# [SELECTED EXTRACT]
The Federal Reserve said it will begin winding down its monthly asset purchases later this month at a pace of $15 billion per month, while expressing less certainty that the jump in inflation will prove temporary.
The Fed said it would reduce Treasury purchases by $10 billion and mortgage-backed securities by $5 billion, marking the beginning of the end of the program aimed at shielding the economy from Covid-19. The FOMC decided to maintain the target range for its benchmark policy rate at zero to 0.25%. The decision was unanimous.
After reductions in November and December, “the committee judges that similar reductions in the pace of net asset purchases will likely be appropriate each month, but it is prepared to adjust the pace of purchases if warranted by changes in the economic outlook,” the U.S. central bank’s policy-setting Federal Open Market Committee said in a statement Wednesday following a two-day meeting.
The path sketched out would wrap the taper process up by June. Ten-year Treasury yields rose while the dollar and S&P 500 were little changed.
Fed Leans Into Supply Chain as Inflation Sticking Point
Central banks in developed economies globally are shifting their attention to the risk of inflation as supply-chain logjams spur shortages amid strong demand. The Fed’s preferred inflation measure was 4.4% in the 12 months ending September, the highest in three decades and more than double the central bank’s target. Consumers’ expectations for prices climbed to 4.2% in the same month, the highest in records going back to 2013.
“Inflation is elevated, largely reflecting factors that are expected to be transitory,” officials said in the statement. “Supply and demand imbalances related to the pandemic and the reopening of the economy have contributed to sizable price increases in some sectors.”
Investors widely expected the announcement on asset purchases at this meeting as Fed officials including Chair Jerome Powell had signaled the move. Powell will hold a press conference at 2:30 p.m. in Washington. Powell’s term expires in February, and President Joe Biden said Tuesday he would announce his choice for chair and other openings “fairly quickly.”
The pace of the taper clears the way for a possible interest-rate increase in the second half of 2022, with nine of 18 officials forecasting a move next year in their September outlook. Wednesday’s statement reiterated that rates will be held near zero until the economy achieves maximum employment.
Several measures of the labor market remain weaker than pre-pandemic levels, and policy makers are likely to intensify their debate over whether the period before Covid-19 hit offers the best benchmark for a workplace that has undergone tremendous change over the past two years.

# [EXTRACTED MATERIAL]
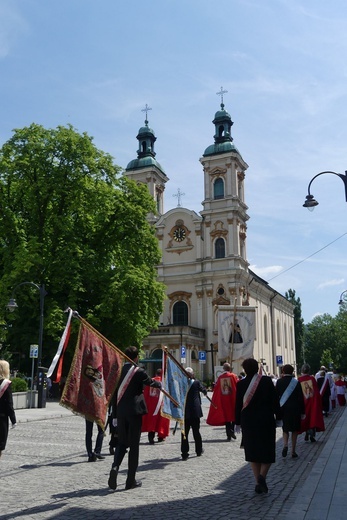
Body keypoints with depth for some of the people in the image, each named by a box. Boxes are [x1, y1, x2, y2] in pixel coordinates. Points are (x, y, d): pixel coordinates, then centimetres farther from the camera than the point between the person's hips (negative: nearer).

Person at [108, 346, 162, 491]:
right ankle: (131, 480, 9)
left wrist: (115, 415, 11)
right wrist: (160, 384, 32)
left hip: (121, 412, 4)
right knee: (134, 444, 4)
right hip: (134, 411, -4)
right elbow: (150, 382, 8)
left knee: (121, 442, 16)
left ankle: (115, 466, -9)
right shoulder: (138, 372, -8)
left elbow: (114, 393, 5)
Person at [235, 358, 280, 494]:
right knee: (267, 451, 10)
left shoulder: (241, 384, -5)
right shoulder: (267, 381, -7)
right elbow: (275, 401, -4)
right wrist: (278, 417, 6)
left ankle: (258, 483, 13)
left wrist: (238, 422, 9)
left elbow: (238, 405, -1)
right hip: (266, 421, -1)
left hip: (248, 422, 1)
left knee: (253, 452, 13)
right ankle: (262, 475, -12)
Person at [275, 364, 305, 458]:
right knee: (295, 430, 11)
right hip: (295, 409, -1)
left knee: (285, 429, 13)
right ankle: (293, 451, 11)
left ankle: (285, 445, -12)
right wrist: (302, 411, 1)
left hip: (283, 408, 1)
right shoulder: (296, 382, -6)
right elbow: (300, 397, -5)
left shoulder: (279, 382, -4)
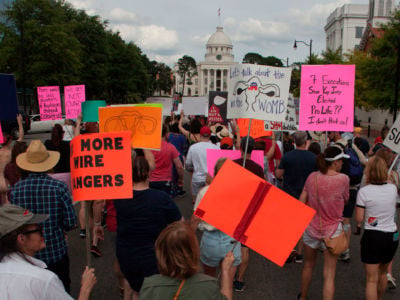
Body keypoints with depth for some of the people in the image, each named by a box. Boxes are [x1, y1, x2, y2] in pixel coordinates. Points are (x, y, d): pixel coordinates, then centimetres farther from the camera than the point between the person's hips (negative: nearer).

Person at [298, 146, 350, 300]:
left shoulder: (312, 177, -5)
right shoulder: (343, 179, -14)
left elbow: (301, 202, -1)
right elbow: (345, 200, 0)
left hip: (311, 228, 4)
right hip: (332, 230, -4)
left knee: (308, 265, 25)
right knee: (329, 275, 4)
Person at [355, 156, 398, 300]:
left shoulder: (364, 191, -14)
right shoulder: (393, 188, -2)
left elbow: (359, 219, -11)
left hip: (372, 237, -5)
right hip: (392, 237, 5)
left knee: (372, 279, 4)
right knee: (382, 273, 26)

...

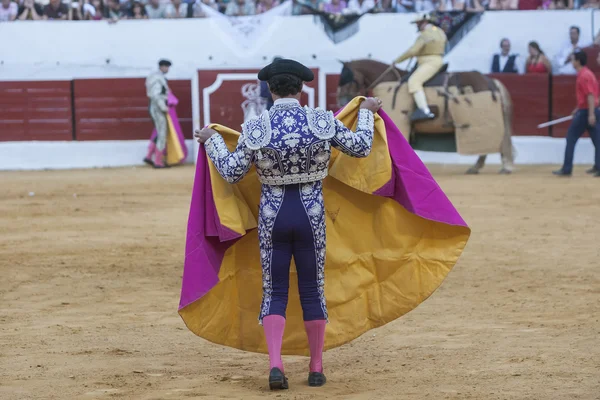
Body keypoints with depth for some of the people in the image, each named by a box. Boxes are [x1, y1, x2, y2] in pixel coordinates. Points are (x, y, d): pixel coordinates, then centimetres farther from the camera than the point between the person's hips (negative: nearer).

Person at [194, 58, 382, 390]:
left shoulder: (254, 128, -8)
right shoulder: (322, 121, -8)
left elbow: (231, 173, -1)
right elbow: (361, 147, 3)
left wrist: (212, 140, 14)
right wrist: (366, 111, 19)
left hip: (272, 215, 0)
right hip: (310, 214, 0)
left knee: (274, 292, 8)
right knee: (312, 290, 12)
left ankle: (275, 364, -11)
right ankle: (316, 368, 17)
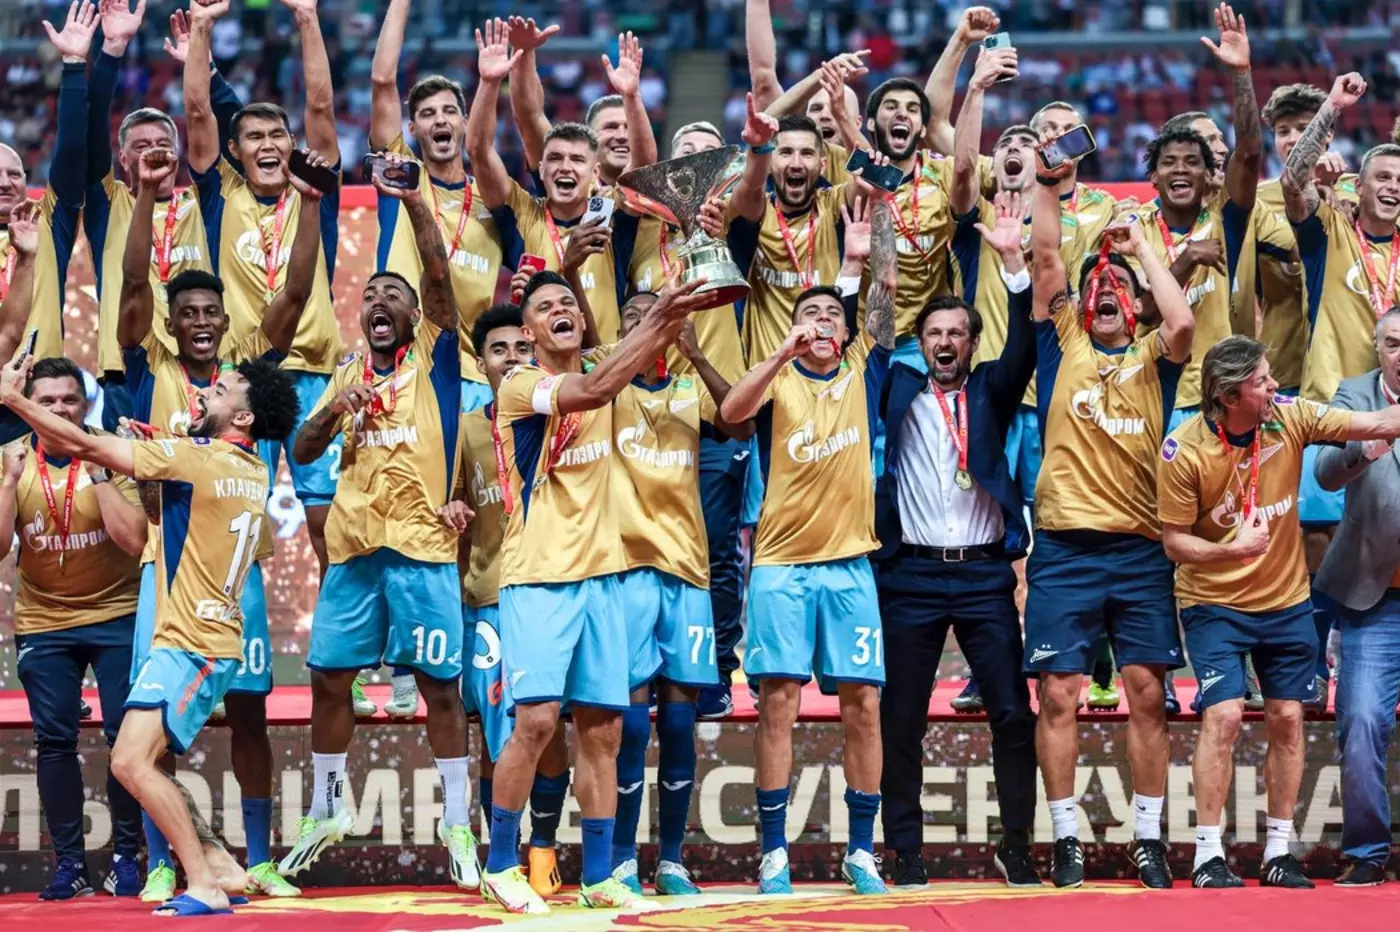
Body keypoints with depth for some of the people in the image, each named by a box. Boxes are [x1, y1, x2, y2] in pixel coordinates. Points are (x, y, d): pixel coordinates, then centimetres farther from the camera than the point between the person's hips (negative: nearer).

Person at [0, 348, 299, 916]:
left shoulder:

* * *

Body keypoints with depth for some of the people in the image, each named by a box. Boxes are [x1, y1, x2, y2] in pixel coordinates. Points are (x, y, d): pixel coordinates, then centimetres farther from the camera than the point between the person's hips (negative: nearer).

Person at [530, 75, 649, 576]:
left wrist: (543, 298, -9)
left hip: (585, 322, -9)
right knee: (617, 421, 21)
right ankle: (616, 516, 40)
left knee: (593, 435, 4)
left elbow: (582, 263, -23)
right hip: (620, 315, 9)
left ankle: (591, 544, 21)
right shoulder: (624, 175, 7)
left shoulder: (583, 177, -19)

# [APPLY WHAT YOU READ]
**a)** In the Fed article, change "policy makers" to "officials" and give the passage from "The pace of the" up to and including "past two years.".
**b)** Answer these questions from the Fed article:
(i) By how much per month will the Fed reduce its Treasury purchases?
(ii) What was the Fed's preferred inflation measure in the 12 months ending September?
(iii) In what month does Powell's term expire?

# [EXPECTED RESULTS]
**a)**
The pace of the taper clears the way for a possible interest-rate increase in the second half of 2022, with nine of 18 officials forecasting a move next year in their September outlook. Wednesday’s statement reiterated that rates will be held near zero until the economy achieves maximum employment.
Several measures of the labor market remain weaker than pre-pandemic levels, and officials are likely to intensify their debate over whether the period before Covid-19 hit offers the best benchmark for a workplace that has undergone tremendous change over the past two years.

**b)**
(i) $10 billion
(ii) 4.4%
(iii) February